Ele ficou meio aturdido, olhou pra mim sem entender, até que me reconheceu. O susto foi tão ou maior que a surra e o deixou paralizado.
O povo todo gritava: foi derrotado agora, não por Soco da noite, mas por uma mulher. Riam de se acabar.
Ele olhou para mim com ódio nos olhos e saiu apoiado por outro cara.
Agora faltava o outro e esse, eu não vou aliviar, respirei fundo e sinalizei para Sid que estou pronta.
Rafael
Foi uma surpresa tremenda, ninguém esperava, ela soube se disfarçar muito bem e a bichinha luta muito. Bichinha? Mulherão, pequena, mas poderosa, alem de conhecer bem os golpes. Começou com golpes de capoeira e terminou com jiu jitsu. Agora ela vai lutar com um armário. O cara parece dar dois dela. O outro foi para enfermaria improvisada no canto do galpão, de onde dava para ouvir a luta narrada pelo locutor.
Apesar dela, Soco da Noite, já estar meio desgrenhada, parece inteira e pronta para recomeçar. Diria até que tem sangue nos olhos, não sei o que esses caras fizeram para ela, mas parece que ela quer vingança.
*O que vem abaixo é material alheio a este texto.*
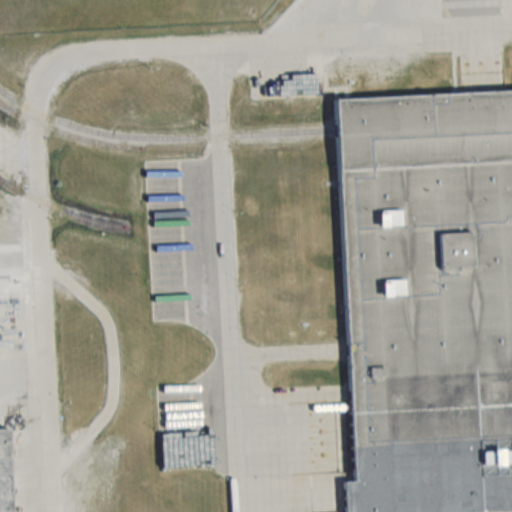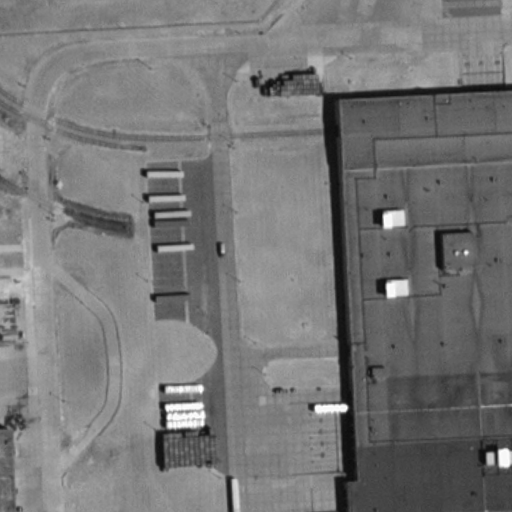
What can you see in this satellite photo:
road: (359, 13)
park: (64, 14)
road: (434, 25)
railway: (423, 124)
road: (32, 131)
railway: (67, 135)
railway: (162, 138)
railway: (59, 209)
road: (227, 277)
building: (427, 298)
building: (426, 299)
building: (5, 471)
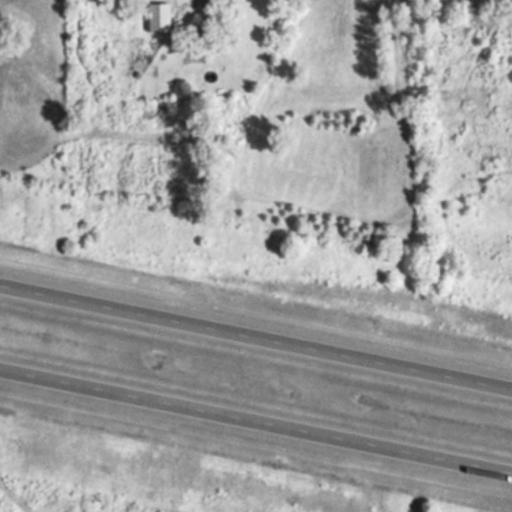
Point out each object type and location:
road: (256, 329)
road: (256, 417)
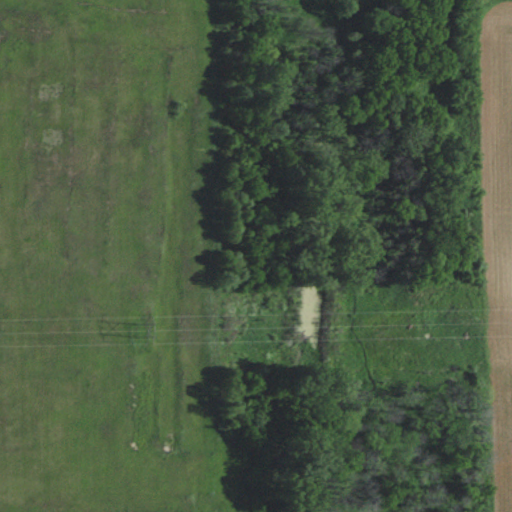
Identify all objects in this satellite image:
power tower: (136, 327)
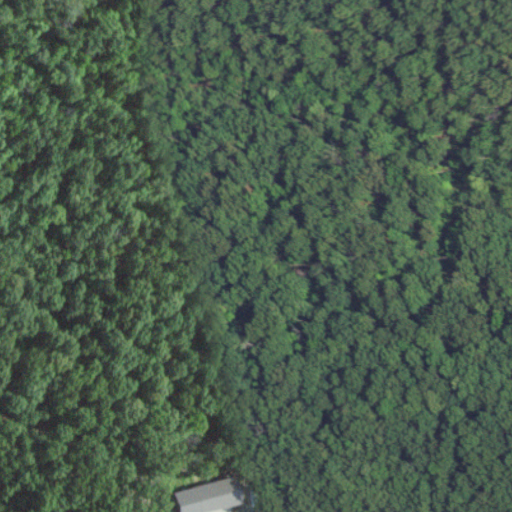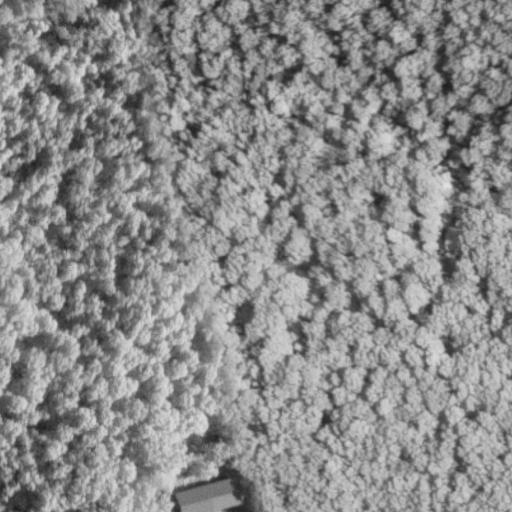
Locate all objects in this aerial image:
building: (200, 496)
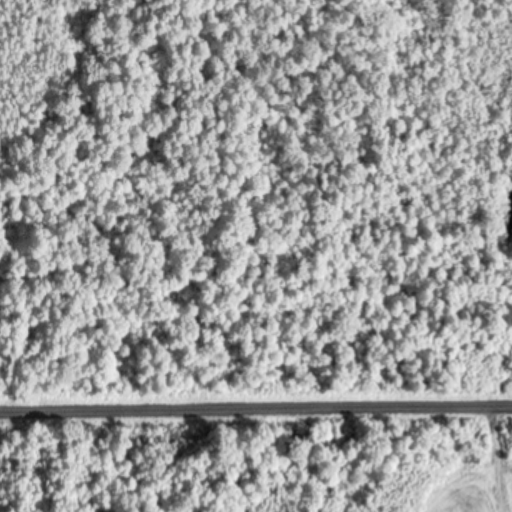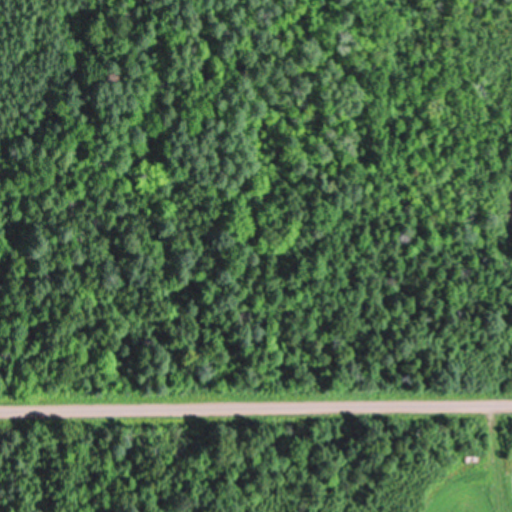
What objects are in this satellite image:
road: (255, 397)
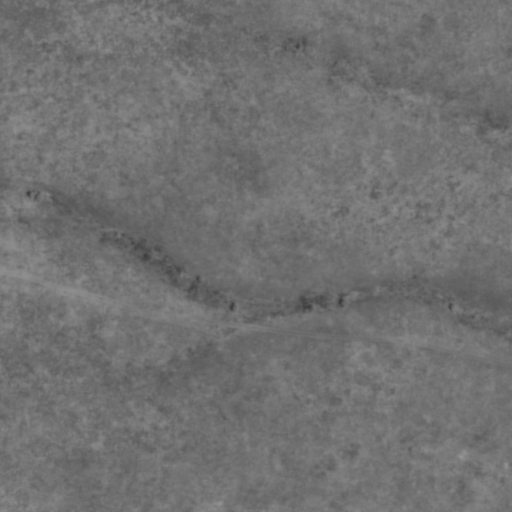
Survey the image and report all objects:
road: (254, 328)
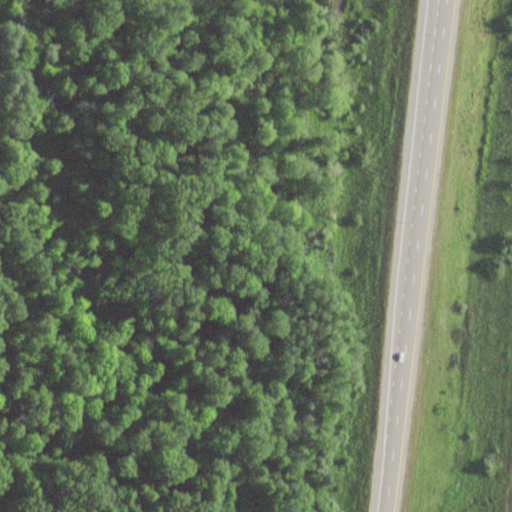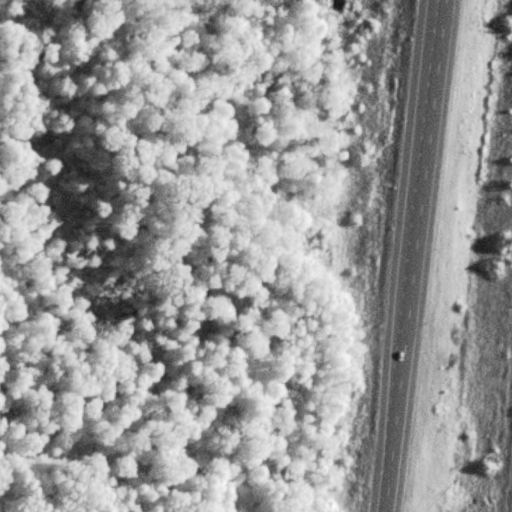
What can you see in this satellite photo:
road: (415, 256)
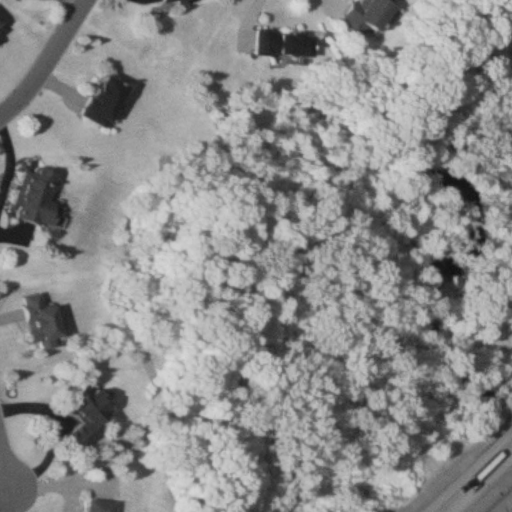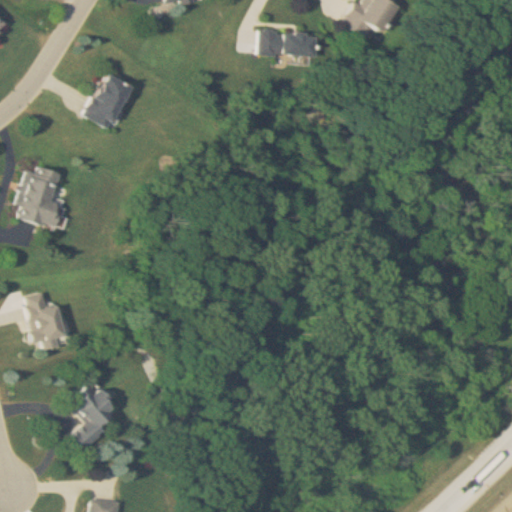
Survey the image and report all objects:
building: (172, 1)
building: (358, 16)
building: (3, 27)
building: (282, 44)
road: (49, 60)
building: (100, 99)
road: (14, 163)
building: (32, 198)
river: (470, 205)
road: (10, 237)
building: (34, 320)
building: (81, 416)
road: (55, 429)
road: (9, 449)
road: (496, 453)
road: (457, 490)
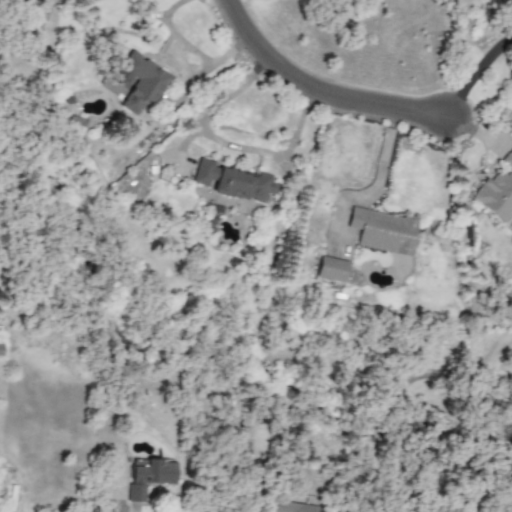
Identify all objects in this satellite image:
building: (139, 82)
road: (321, 91)
road: (228, 145)
building: (234, 182)
building: (496, 192)
building: (383, 231)
building: (331, 270)
road: (394, 391)
building: (149, 478)
building: (149, 478)
building: (290, 507)
building: (291, 507)
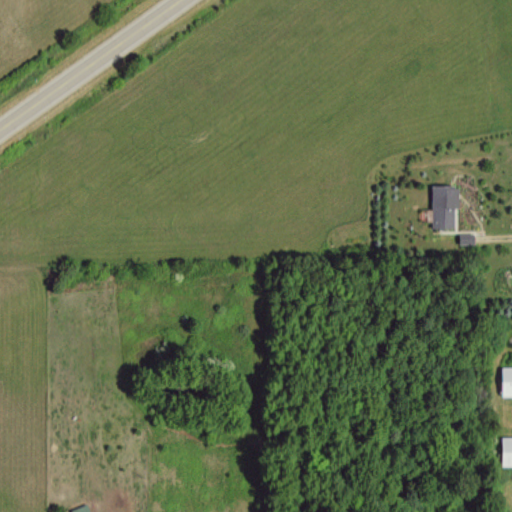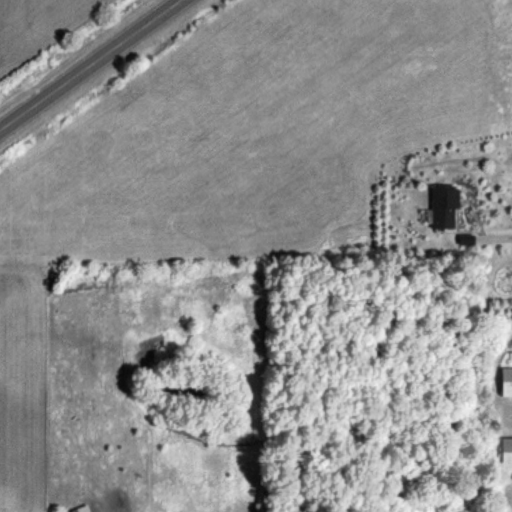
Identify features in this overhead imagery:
road: (89, 64)
building: (441, 205)
building: (505, 380)
building: (505, 450)
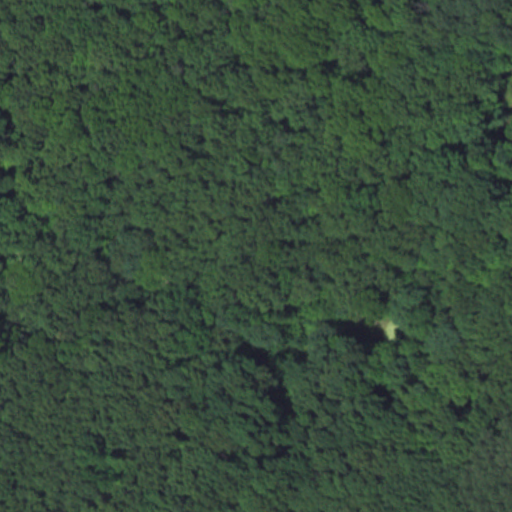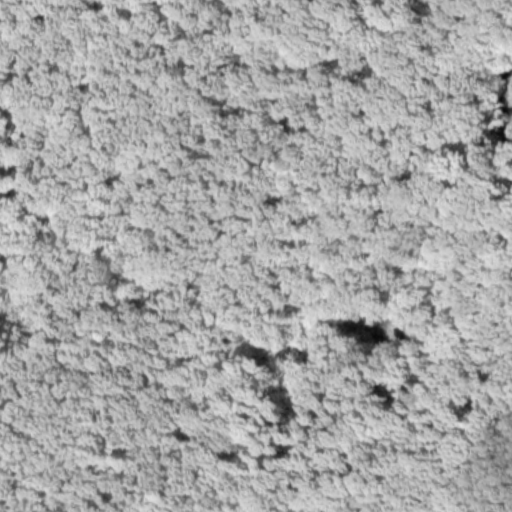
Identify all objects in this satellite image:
park: (255, 255)
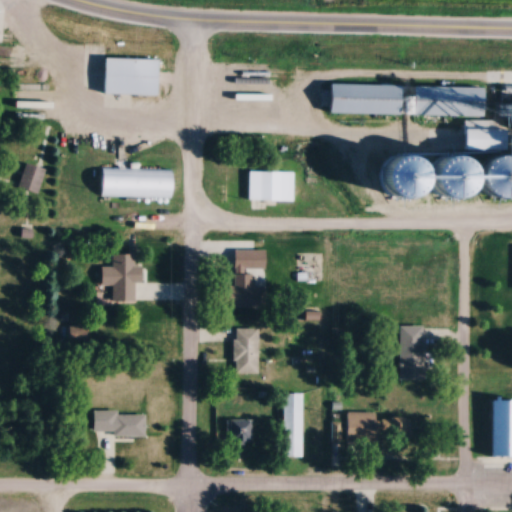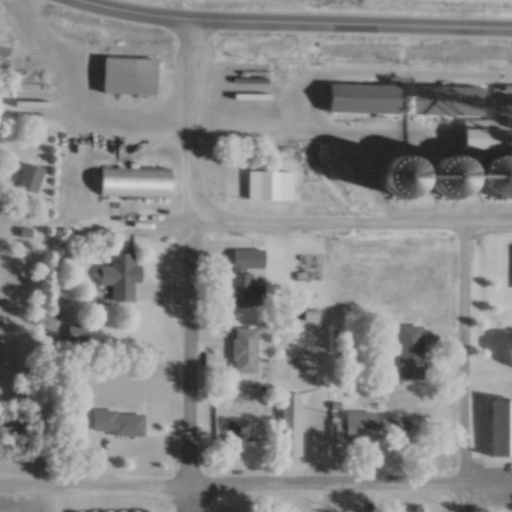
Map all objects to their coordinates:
road: (287, 26)
building: (127, 75)
building: (361, 99)
building: (440, 100)
road: (71, 117)
road: (431, 152)
building: (465, 168)
building: (31, 177)
building: (134, 182)
building: (269, 186)
road: (352, 230)
road: (192, 268)
building: (118, 277)
building: (241, 280)
building: (243, 350)
building: (410, 351)
road: (464, 370)
building: (116, 423)
building: (290, 423)
building: (372, 426)
building: (498, 428)
building: (239, 430)
road: (255, 490)
road: (53, 501)
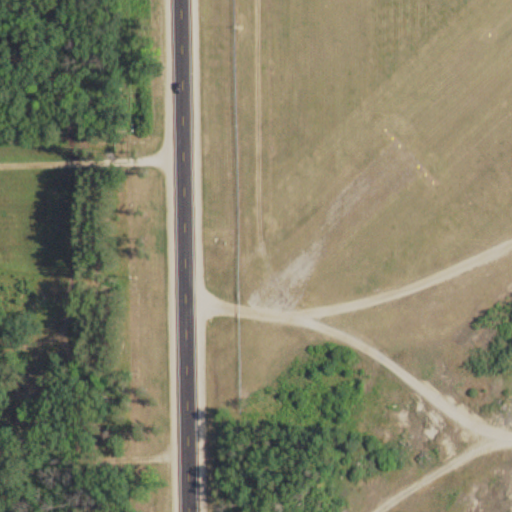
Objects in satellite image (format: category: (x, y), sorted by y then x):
airport runway: (466, 104)
airport: (355, 176)
road: (185, 256)
road: (440, 472)
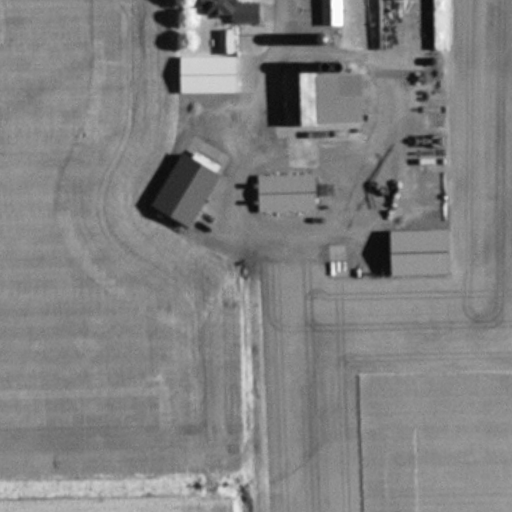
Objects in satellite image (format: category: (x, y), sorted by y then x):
building: (238, 10)
building: (333, 12)
building: (216, 69)
building: (327, 96)
building: (191, 188)
building: (320, 192)
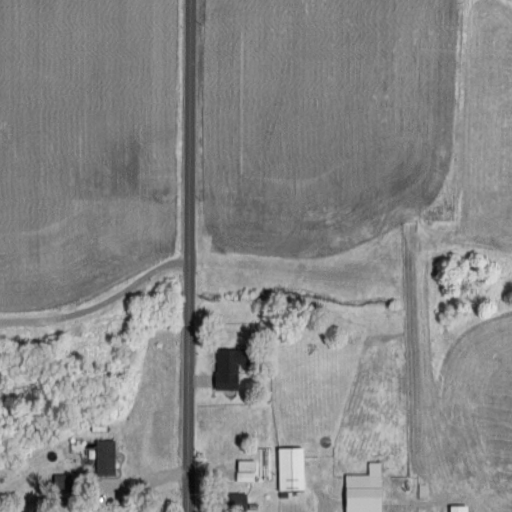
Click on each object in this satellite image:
road: (189, 256)
road: (99, 307)
building: (273, 326)
building: (235, 368)
building: (111, 459)
building: (297, 471)
road: (139, 484)
building: (66, 485)
building: (370, 491)
building: (243, 503)
road: (321, 508)
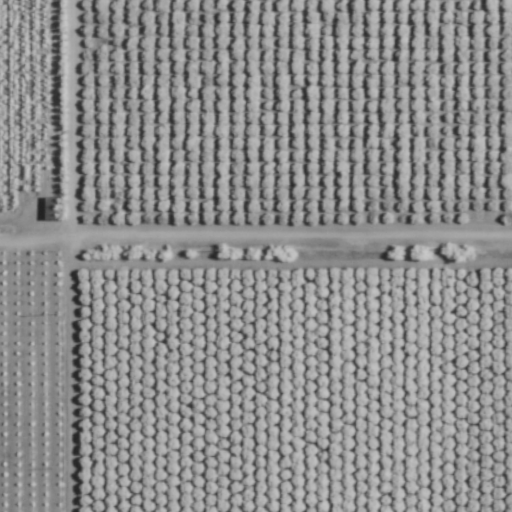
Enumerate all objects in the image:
road: (293, 233)
road: (75, 255)
crop: (256, 256)
wastewater plant: (30, 313)
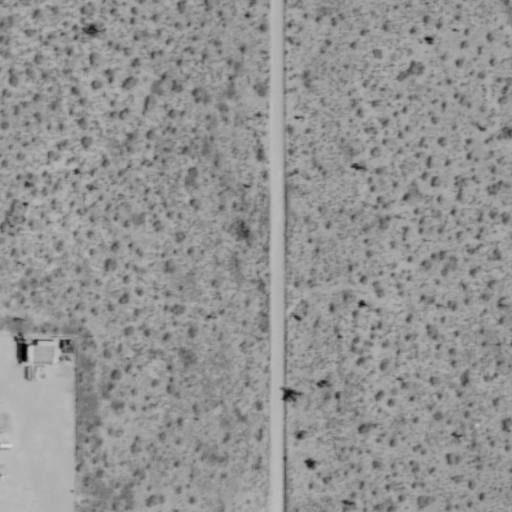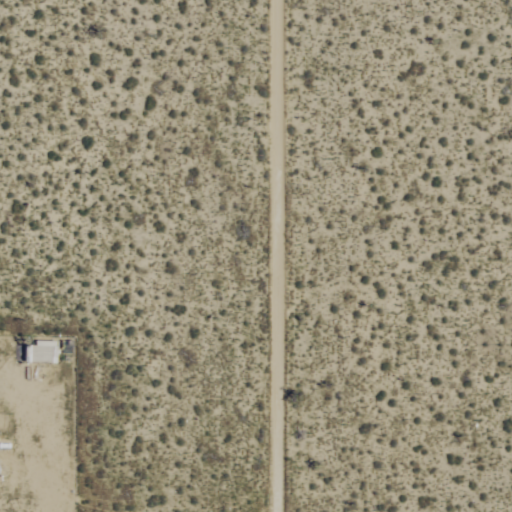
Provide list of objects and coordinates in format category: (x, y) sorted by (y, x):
road: (278, 256)
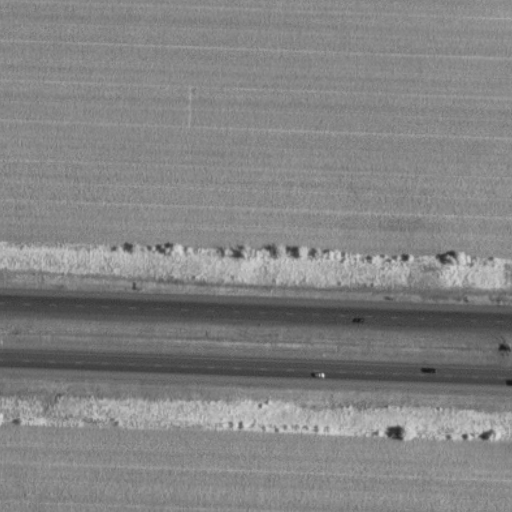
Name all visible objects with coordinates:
crop: (259, 124)
road: (255, 310)
road: (511, 367)
road: (255, 369)
crop: (244, 474)
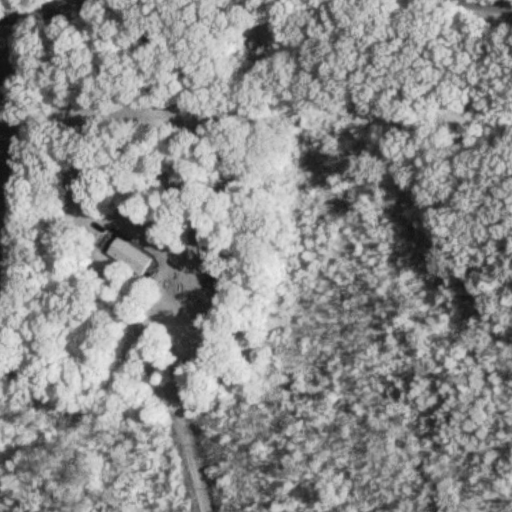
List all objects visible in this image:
road: (37, 9)
building: (131, 258)
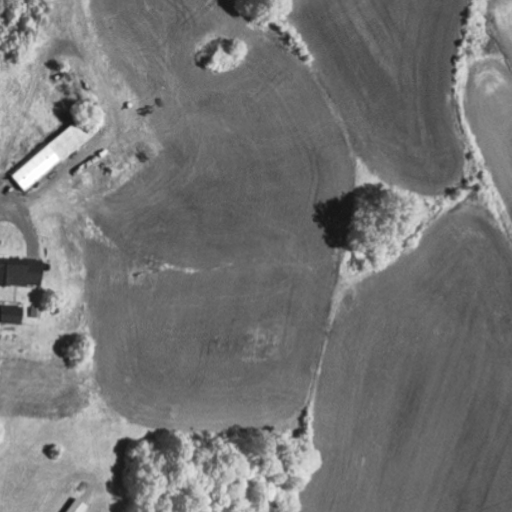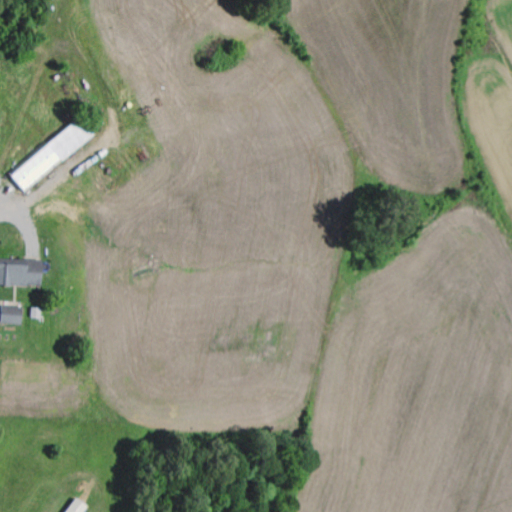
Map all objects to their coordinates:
building: (0, 155)
building: (54, 157)
building: (23, 273)
building: (14, 316)
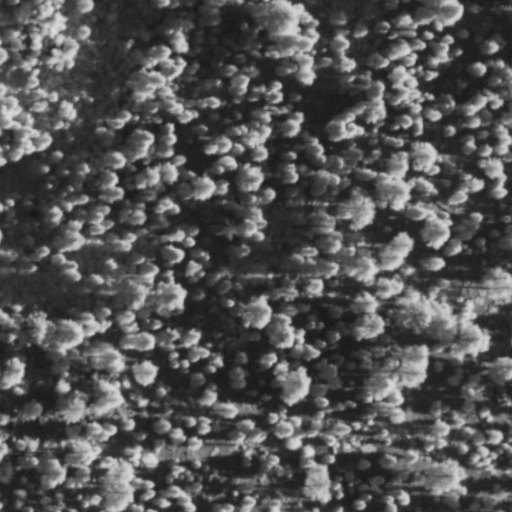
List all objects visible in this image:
parking lot: (506, 361)
road: (507, 364)
road: (497, 500)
Quando o locutor chamou para a luta, ela voltou ao centro do tatame, estranhei colocarem tatames para luta livre… Mas como é luta clandestina, não dá para exigir um octógono. Até sorri com esse pensamento.
O cara chegou na beirada, erguendo os braços, tentando intimidá-la e chamando a torcida para si, um verdadeiro show man. O desgraçado ria e gritava, querendo chamar a atenção.
– É sério locutor? Vou lutar com essa ratinha? – Continuou rindo dela.